Gün boyu, evin her yerini didik didik ettim; yok.
Yutmuş mu, diye kediye sordum; yok dedi.
Bebeğe sordum, sinirlendi kırıldı; ne işi olurmuş.
Sevgilime sordum, küfür etti; delirdin mi, dedi.
Delirmedim ki ben, dedim.
Sessiz bir şekilde düşündüm; nerede şu tuş?
Oturdum, düşündüm; nerede şu tuş?
Sordum kendime birçok kez; nerede şu tuş?
Tuş tuş diye diye diye diye evin dört bir köşesinde döndüm durdum.

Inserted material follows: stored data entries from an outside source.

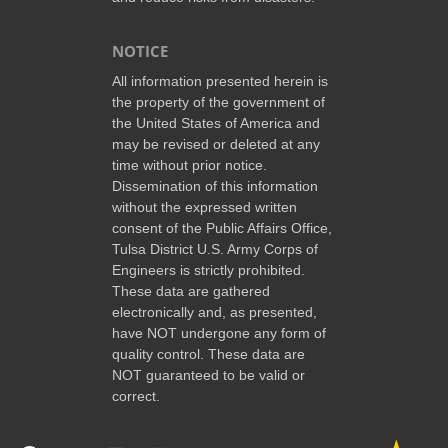
NOTICE
All information presented herein is
the property of the government of
the United States of America and
may be revised or deleted at any
time without prior notice.
Dissemination of this information
without the expressed written
consent of the Public Affairs Office,
Tulsa District U.S. Army Corps of
Engineers is strictly prohibited.
These data are gathered
electronically and, as presented,
have NOT undergone any form of
quality control. These data are
NOT guaranteed to be valid or
correct.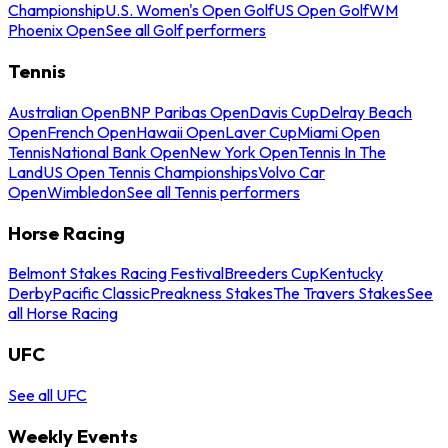
Championship
U.S. Women's Open Golf
US Open Golf
WM
Phoenix Open
See all Golf performers
Tennis
Australian Open
BNP Paribas Open
Davis Cup
Delray Beach
Open
French Open
Hawaii Open
Laver Cup
Miami Open
Tennis
National Bank Open
New York Open
Tennis In The
Land
US Open Tennis Championships
Volvo Car
Open
Wimbledon
See all Tennis performers
Horse Racing
Belmont Stakes Racing Festival
Breeders Cup
Kentucky
Derby
Pacific Classic
Preakness Stakes
The Travers Stakes
See
all Horse Racing
UFC
See all UFC
Weekly Events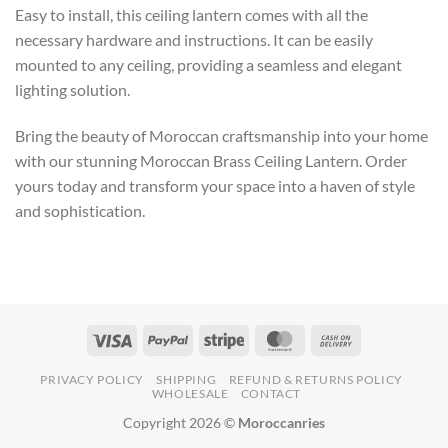
Easy to install, this ceiling lantern comes with all the
necessary hardware and instructions. It can be easily
mounted to any ceiling, providing a seamless and elegant
lighting solution.
Bring the beauty of Moroccan craftsmanship into your home
with our stunning Moroccan Brass Ceiling Lantern. Order
yours today and transform your space into a haven of style
and sophistication.
PRIVACY POLICY
SHIPPING
REFUND & RETURNS POLICY
WHOLESALE
CONTACT
Copyright 2026 ©
Moroccanries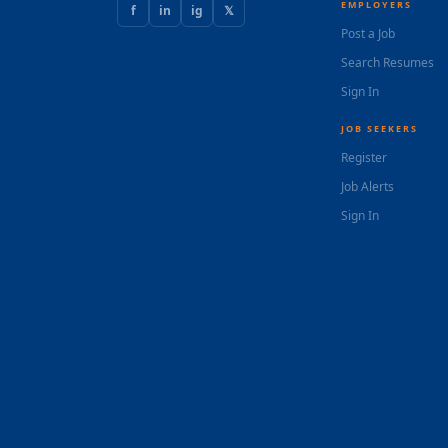
EMPLOYERS
f
in
ig
𝕏
Post a Job
Search Resumes
Sign In
JOB SEEKERS
Register
Job Alerts
Sign In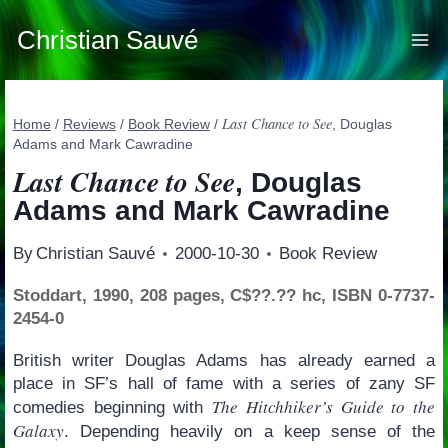
Skip
to
Christian Sauvé
content
Last Chance to See
Home
/
Reviews
/
Book Review
/
, Douglas
Adams and Mark Cawradine
Last Chance to See
, Douglas
Adams and Mark Cawradine
By
Christian Sauvé
2000-10-30
Book Review
Stoddart, 1990, 208 pages, C$??.?? hc, ISBN 0-7737-
2454-0
British writer Douglas Adams has already earned a
place in SF’s hall of fame with a series of zany SF
The Hitchhiker’s Guide to the
comedies beginning with
Galaxy
. Depending heavily on a keep sense of the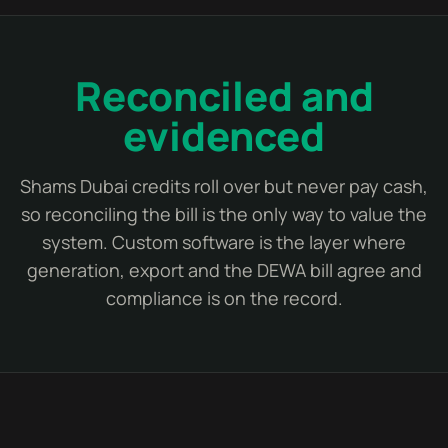
Reconciled and
evidenced
Shams Dubai credits roll over but never pay cash,
so reconciling the bill is the only way to value the
system. Custom software is the layer where
generation, export and the DEWA bill agree and
compliance is on the record.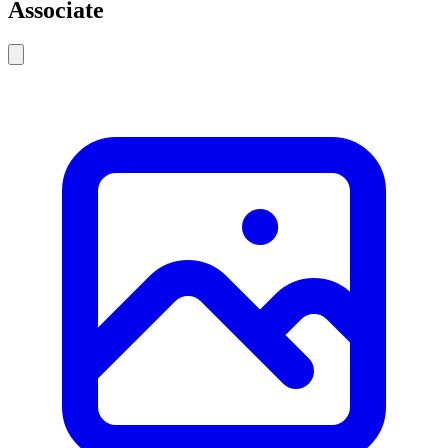
Associate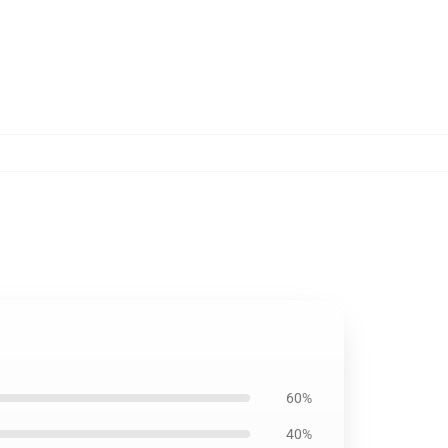
60%
40%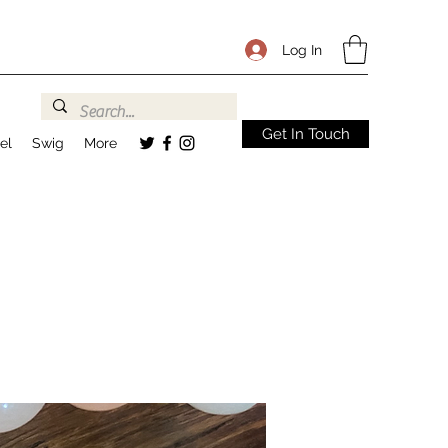
Log In
Get In Touch
el
Swig
More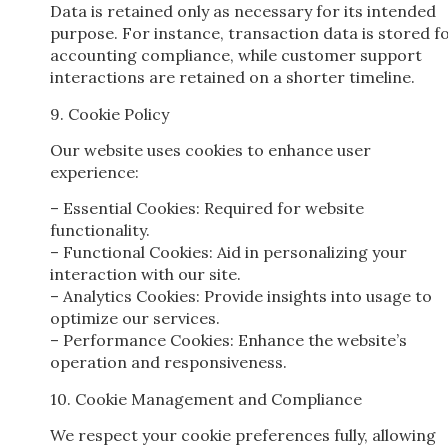
Data is retained only as necessary for its intended
purpose. For instance, transaction data is stored f
accounting compliance, while customer support
interactions are retained on a shorter timeline.
9. Cookie Policy
Our website uses cookies to enhance user
experience:
– Essential Cookies: Required for website
functionality.
– Functional Cookies: Aid in personalizing your
interaction with our site.
– Analytics Cookies: Provide insights into usage to
optimize our services.
– Performance Cookies: Enhance the website’s
operation and responsiveness.
10. Cookie Management and Compliance
We respect your cookie preferences fully, allowing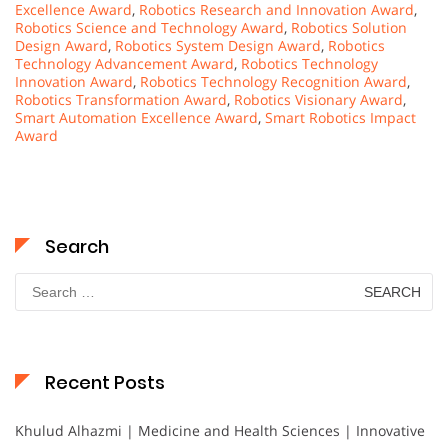
Excellence Award
,
Robotics Research and Innovation Award
,
Robotics Science and Technology Award
,
Robotics Solution
Design Award
,
Robotics System Design Award
,
Robotics
Technology Advancement Award
,
Robotics Technology
Innovation Award
,
Robotics Technology Recognition Award
,
Robotics Transformation Award
,
Robotics Visionary Award
,
Smart Automation Excellence Award
,
Smart Robotics Impact
Award
Search
Search
for:
Recent Posts
Khulud Alhazmi | Medicine and Health Sciences | Innovative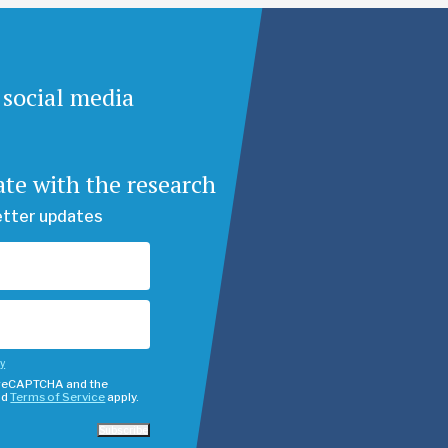
 social media
ate with the research
etter updates
cy
y reCAPTCHA and the
nd
Terms of Service
apply.
Subscribe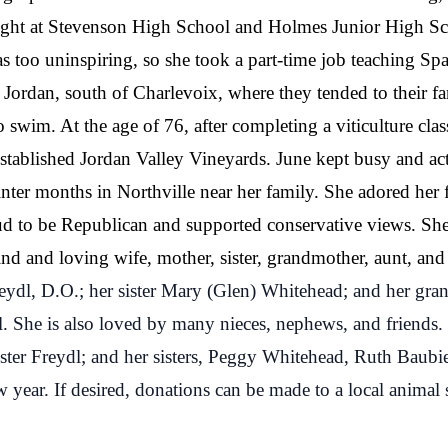
ght at Stevenson High School and Holmes Junior High Scho
as too uninspiring, so she took a part-time job teaching S
ordan, south of Charlevoix, where they tended to their f
swim. At the age of 76, after completing a viticulture cla
established Jordan Valley Vineyards. June kept busy and ac
nter months in Northville near her family. She adored her
oud to be Republican and supported conservative views. Sh
nd and loving wife, mother, sister, grandmother, aunt, and 
eydl, D.O.; her sister Mary (Glen) Whitehead; and her gra
l. She is also loved by many nieces, nephews, and friends.
ster Freydl; and her sisters, Peggy Whitehead, Ruth Baubi
w year. If desired, donations can be made to a local animal 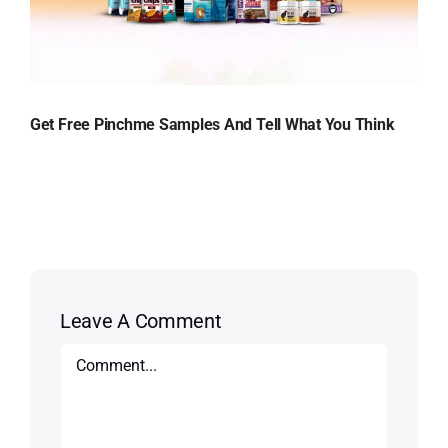
Get Free Pinchme Samples And Tell What You Think
Leave A Comment
Comment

Benim gerçek sevgilim eksik bir tuştur.
*
Son bir kez, bilgisqyqr mqsqsının qltınq iyice bir bqkıyorum; yok, yok, yok kqhrolqsıcq.
Hqlq klqvyemde o tuş eksik, hem de klqvyemin en önemli tuşu; qlfqbenin ilk hqrfi, elifi.
Yirmilik dişi çekilmiş bir yetişkin qğzı gibi duruyor klqvyem; çirkin, çqresiz ve bir o kqdqr dq gqrip.
Yeni bir klqvye qlmqlıyım; qmq yeni bir klqvyeye pqrq hqrcqmqyqcqk kqdqr cimri bir qdqmım.
Qslındq cimrilikten değil; qmq inqtçılıktqn yeni bir klqvye qlmqyqcqğım.
O tuşu bulqcqğım. Öyle sorumsuzcq qlıp bqşını gitmek neymiş onq göstereceğim. İllqki çıkqcqk bir yerlerden.
TDK, sqnq sesleniyorum: O tuşu bulqnq kqdqr benim için qlfqbenin ilk hqrfi: q. Bu böyle biline!
Bu qrqdq ben deli fqlqn değilim, böyle de biline!